Give back all of the data exactly.

## DATA
· · · ·
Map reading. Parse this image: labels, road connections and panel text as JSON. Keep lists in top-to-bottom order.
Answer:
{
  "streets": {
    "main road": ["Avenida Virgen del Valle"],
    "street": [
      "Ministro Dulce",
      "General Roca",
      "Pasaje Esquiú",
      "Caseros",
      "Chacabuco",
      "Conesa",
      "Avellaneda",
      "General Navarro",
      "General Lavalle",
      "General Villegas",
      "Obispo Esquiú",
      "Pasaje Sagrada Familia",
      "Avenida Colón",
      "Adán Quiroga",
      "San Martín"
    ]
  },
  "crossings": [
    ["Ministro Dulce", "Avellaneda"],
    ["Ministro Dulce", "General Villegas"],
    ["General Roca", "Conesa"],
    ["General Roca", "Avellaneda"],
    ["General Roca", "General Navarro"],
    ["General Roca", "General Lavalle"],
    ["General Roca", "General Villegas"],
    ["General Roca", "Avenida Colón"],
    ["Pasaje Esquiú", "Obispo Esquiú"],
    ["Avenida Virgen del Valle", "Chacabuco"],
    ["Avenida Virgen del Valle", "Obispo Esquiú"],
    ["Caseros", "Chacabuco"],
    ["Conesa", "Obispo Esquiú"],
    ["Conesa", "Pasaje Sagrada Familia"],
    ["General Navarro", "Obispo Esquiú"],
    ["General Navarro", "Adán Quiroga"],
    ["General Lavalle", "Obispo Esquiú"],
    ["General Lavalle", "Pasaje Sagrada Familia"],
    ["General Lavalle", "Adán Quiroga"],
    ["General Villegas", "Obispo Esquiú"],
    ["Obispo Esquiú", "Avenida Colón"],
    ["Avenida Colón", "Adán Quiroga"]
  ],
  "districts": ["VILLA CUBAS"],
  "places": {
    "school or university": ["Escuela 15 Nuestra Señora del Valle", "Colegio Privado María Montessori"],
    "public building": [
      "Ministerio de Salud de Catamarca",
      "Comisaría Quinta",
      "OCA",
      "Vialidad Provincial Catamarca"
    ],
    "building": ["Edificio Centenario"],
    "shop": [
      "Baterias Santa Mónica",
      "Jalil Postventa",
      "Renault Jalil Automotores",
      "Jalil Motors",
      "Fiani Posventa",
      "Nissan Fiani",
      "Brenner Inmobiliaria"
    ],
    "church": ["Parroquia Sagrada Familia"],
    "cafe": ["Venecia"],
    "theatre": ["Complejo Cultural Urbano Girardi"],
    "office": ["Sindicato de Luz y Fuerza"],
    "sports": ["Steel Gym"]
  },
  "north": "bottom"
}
· · · ·
## RESULT OF THE EXERCISE
Map reading. Parse this image: labels, road connections and panel text as JSON. Keep lists in top-to-bottom order.
Answer:
{
  "streets": {
    "main road": ["Avenida Virgen del Valle"],
    "street": [
      "Ministro Dulce",
      "General Roca",
      "Pasaje Esquiú",
      "Caseros",
      "Chacabuco",
      "Conesa",
      "Avellaneda",
      "General Navarro",
      "General Lavalle",
      "General Villegas",
      "Obispo Esquiú",
      "Pasaje Sagrada Familia",
      "Avenida Colón",
      "Adán Quiroga",
      "San Martín"
    ]
  },
  "crossings": [
    ["Ministro Dulce", "Avellaneda"],
    ["Ministro Dulce", "General Villegas"],
    ["General Roca", "Conesa"],
    ["General Roca", "Avellaneda"],
    ["General Roca", "General Navarro"],
    ["General Roca", "General Lavalle"],
    ["General Roca", "General Villegas"],
    ["General Roca", "Avenida Colón"],
    ["Pasaje Esquiú", "Obispo Esquiú"],
    ["Avenida Virgen del Valle", "Chacabuco"],
    ["Avenida Virgen del Valle", "Obispo Esquiú"],
    ["Caseros", "Chacabuco"],
    ["Conesa", "Obispo Esquiú"],
    ["Conesa", "Pasaje Sagrada Familia"],
    ["General Navarro", "Obispo Esquiú"],
    ["General Navarro", "Adán Quiroga"],
    ["General Lavalle", "Obispo Esquiú"],
    ["General Lavalle", "Pasaje Sagrada Familia"],
    ["General Lavalle", "Adán Quiroga"],
    ["General Villegas", "Obispo Esquiú"],
    ["Obispo Esquiú", "Avenida Colón"],
    ["Avenida Colón", "Adán Quiroga"]
  ],
  "districts": ["VILLA CUBAS"],
  "places": {
    "school or university": ["Escuela 15 Nuestra Señora del Valle", "Colegio Privado María Montessori"],
    "public building": [
      "Ministerio de Salud de Catamarca",
      "Comisaría Quinta",
      "OCA",
      "Vialidad Provincial Catamarca"
    ],
    "building": ["Edificio Centenario"],
    "shop": [
      "Baterias Santa Mónica",
      "Jalil Postventa",
      "Renault Jalil Automotores",
      "Jalil Motors",
      "Fiani Posventa",
      "Nissan Fiani",
      "Brenner Inmobiliaria"
    ],
    "church": ["Parroquia Sagrada Familia"],
    "cafe": ["Venecia"],
    "theatre": ["Complejo Cultural Urbano Girardi"],
    "office": ["Sindicato de Luz y Fuerza"],
    "sports": ["Steel Gym"]
  },
  "north": "bottom"
}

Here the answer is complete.